Skip ahead to my last year of high school without much idea on what to do. I was good at math when I wasn't being a lazy shit, so between that and what my parents expected of me, I was prepared to go to university for civil engineering. However, two things changed that decision, the first being a great IT professor, when me and a friend were so far ahead, he started assigning us some harder work, and suggested we study computer science at university. The second was a super jank and obscure open-source early 2000's game that somehow still has a thriving community and is actively being developed. I stumbled upon it by chance, and after playing for a while, I submitted a balance change on the GitHub repo. Even though it was just a single variable change, that time I got it. That time I saw how powerful programming could be and what could be done with it. I submitted PR after PR of new features, changes and bugfixes, by the time I left there I had a somewhat solid grasp of the fundamentals of programming, and decided to enrol in the computer science degree.

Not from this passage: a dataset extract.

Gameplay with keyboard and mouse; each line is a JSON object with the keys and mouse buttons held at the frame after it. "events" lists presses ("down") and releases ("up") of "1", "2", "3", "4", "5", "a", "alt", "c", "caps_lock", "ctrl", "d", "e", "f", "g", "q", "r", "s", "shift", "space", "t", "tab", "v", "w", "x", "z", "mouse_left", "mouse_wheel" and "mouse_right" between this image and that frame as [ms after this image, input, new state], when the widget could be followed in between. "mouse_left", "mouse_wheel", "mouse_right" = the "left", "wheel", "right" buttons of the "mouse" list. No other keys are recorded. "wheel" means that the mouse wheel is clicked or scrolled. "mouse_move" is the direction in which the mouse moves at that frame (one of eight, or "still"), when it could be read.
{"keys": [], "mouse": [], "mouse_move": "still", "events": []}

Enrolling was possibly the best decision I ever made (not america; debt isn't an issue), as well as giving me actual social skills, every course I took just clicked. The knowledge I already somewhat intuitively had a vague grasp on from videogames, general computer use and collaborating with russian coders who produced the jankiest shit that was still somehow functional was expanded upon and consolidated with a high-quality formal education. Four years later and I'm fresh out of uni, it was a long road between when the seed was first planted in my mind and now, but I've finally found out what I want to do with my life.